[Required action]
From the entries below, please gather each line containing the string "روادید".

[Data section]
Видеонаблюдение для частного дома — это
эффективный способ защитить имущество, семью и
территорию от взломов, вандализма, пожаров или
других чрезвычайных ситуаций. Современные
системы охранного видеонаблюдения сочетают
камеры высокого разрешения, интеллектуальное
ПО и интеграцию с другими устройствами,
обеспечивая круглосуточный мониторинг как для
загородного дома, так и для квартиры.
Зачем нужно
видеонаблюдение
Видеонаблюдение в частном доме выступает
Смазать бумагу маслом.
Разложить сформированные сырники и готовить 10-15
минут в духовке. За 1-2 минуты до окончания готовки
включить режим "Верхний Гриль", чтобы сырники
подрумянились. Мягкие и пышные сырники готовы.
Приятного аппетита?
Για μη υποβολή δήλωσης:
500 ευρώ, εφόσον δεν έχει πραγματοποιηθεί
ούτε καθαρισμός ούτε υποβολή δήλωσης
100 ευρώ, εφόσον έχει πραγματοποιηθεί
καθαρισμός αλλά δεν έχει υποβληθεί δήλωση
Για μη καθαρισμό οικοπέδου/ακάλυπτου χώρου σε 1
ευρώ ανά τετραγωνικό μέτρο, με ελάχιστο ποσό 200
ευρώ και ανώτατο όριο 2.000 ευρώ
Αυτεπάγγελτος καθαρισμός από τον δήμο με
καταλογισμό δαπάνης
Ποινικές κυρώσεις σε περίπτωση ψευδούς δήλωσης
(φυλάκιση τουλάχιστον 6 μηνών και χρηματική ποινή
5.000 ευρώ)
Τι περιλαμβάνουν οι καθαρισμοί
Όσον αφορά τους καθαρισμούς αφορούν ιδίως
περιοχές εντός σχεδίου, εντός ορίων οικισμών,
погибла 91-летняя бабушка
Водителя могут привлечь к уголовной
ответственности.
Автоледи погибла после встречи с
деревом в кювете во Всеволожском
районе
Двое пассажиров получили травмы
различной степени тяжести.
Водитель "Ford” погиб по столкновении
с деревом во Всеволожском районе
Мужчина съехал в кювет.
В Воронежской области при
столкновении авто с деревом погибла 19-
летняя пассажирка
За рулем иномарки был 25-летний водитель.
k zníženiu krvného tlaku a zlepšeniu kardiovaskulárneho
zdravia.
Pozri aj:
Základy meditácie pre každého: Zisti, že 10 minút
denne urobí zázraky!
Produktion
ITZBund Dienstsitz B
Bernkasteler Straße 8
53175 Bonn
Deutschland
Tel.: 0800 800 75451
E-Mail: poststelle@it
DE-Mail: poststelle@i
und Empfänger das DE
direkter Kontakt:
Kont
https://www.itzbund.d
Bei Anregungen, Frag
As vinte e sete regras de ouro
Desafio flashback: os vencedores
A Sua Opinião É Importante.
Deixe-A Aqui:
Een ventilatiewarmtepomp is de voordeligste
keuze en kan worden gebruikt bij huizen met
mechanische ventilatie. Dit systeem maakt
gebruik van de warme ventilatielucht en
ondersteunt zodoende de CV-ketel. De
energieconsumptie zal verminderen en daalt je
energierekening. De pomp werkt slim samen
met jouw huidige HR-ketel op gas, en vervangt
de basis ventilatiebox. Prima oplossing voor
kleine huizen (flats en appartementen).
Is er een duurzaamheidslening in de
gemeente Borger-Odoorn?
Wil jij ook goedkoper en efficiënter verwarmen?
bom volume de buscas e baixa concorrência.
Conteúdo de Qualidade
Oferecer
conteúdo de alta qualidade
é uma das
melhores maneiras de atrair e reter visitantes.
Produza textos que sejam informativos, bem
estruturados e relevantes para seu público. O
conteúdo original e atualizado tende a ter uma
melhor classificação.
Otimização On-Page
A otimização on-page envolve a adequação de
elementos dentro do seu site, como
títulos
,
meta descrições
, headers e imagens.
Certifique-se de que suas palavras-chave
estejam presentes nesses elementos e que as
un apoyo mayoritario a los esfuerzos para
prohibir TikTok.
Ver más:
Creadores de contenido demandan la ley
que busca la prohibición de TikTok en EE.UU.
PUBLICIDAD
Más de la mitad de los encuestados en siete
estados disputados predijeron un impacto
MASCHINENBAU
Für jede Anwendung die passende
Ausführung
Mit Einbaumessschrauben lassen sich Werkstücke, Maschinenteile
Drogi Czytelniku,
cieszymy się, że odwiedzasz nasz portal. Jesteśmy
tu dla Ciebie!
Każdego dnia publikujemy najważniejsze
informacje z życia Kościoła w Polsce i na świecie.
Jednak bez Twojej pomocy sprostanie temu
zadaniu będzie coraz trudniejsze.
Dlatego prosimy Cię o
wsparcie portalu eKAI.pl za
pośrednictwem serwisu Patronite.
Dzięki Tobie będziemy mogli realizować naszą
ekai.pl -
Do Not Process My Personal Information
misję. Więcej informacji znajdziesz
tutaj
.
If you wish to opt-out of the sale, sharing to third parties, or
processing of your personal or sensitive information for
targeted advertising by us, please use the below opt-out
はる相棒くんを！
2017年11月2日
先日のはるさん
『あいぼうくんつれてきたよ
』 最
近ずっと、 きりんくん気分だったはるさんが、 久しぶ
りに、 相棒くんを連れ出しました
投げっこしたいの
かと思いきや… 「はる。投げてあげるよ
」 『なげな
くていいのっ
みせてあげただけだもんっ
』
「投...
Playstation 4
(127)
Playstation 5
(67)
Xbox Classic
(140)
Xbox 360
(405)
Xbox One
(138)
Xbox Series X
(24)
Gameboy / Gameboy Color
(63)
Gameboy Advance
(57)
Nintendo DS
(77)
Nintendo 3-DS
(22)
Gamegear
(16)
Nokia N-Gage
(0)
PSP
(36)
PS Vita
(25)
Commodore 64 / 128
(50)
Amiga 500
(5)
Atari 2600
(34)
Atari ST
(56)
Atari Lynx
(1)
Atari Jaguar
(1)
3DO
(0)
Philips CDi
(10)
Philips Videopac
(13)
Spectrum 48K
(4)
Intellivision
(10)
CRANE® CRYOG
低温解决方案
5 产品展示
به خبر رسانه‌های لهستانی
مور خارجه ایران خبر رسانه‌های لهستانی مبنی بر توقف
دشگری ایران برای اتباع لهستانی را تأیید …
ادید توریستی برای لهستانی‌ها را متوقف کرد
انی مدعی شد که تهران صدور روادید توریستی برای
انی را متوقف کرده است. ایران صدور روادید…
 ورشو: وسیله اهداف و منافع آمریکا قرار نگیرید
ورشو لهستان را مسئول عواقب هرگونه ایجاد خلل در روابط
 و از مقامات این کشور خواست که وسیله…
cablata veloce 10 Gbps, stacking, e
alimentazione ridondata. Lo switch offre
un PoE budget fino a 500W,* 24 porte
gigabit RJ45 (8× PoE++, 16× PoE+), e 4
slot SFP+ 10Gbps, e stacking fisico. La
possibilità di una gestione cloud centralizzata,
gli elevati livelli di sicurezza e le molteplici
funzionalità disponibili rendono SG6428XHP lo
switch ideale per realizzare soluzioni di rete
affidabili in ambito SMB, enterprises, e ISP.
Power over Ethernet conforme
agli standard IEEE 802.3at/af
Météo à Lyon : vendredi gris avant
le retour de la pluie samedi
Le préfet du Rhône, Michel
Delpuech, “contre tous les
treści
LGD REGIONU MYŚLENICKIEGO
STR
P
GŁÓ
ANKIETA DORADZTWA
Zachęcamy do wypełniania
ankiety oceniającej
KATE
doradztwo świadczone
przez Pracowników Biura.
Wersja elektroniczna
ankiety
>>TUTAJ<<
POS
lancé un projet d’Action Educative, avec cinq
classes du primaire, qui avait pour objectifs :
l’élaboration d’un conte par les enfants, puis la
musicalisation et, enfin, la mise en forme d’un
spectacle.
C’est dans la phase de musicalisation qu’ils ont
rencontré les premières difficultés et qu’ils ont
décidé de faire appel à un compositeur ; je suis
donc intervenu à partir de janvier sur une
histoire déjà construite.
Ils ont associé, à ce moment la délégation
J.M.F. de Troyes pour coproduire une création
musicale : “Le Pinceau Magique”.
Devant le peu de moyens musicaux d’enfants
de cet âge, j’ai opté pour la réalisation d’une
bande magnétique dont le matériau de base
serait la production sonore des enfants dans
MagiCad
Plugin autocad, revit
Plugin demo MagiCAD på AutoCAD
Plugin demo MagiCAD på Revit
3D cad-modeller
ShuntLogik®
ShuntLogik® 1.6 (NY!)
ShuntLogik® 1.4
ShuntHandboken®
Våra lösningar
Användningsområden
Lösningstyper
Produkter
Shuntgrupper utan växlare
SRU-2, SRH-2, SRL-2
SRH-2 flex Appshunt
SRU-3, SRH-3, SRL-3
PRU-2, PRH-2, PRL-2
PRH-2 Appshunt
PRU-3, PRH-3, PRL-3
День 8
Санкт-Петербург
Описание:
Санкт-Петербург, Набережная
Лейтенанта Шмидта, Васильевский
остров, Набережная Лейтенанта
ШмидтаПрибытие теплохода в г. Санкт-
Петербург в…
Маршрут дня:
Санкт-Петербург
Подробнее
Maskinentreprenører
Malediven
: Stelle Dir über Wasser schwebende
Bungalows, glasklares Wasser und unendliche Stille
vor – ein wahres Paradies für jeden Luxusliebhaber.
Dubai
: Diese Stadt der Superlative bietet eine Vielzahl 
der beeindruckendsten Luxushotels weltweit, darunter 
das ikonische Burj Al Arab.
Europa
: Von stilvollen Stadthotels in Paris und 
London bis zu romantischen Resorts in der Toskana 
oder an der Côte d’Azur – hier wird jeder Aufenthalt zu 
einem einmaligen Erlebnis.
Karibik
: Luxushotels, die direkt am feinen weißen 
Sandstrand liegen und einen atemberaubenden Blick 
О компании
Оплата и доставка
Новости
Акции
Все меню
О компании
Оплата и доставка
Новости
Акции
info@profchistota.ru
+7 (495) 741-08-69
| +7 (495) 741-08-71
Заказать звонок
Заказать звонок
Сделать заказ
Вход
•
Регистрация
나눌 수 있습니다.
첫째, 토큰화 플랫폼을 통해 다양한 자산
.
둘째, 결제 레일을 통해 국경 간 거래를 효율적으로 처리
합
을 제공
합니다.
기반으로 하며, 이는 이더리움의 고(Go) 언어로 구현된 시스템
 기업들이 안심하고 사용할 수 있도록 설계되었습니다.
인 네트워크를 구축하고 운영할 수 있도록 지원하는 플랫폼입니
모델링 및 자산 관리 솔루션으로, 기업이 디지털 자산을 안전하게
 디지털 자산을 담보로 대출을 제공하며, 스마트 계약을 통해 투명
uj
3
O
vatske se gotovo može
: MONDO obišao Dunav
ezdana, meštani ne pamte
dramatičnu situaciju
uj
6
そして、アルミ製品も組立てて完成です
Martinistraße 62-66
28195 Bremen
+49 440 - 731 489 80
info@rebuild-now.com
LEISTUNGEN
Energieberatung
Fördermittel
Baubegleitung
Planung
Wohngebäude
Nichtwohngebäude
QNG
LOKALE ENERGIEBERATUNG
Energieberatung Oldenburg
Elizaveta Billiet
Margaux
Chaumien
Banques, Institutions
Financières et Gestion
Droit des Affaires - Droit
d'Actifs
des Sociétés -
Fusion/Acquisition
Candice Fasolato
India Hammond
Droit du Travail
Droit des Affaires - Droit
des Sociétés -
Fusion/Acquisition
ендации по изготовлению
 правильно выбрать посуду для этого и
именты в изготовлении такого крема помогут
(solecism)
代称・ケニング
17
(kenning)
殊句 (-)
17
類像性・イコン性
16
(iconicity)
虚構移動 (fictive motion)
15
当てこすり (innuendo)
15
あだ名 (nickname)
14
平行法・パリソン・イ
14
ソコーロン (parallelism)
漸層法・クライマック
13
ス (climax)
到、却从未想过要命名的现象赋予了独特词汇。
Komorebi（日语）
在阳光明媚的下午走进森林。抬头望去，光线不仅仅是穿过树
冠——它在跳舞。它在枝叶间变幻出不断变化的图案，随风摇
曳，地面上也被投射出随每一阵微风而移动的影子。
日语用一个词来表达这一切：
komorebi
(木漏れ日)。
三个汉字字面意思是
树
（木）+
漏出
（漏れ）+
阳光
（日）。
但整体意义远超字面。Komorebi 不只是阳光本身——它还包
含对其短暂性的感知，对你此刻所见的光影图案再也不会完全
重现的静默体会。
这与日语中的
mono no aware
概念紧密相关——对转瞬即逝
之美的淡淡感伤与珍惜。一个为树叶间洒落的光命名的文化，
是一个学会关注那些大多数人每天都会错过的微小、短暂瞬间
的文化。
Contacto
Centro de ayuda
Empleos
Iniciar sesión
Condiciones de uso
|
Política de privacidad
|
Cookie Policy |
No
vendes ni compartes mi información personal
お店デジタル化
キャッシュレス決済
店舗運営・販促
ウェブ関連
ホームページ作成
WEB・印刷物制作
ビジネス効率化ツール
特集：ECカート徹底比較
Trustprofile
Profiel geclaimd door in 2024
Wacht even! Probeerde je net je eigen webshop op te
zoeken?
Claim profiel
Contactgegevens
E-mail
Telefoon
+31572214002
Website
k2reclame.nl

[Solution for this exercise]
انی مدعی شد که تهران صدور روادید توریستی برای
انی را متوقف کرده است. ایران صدور روادید…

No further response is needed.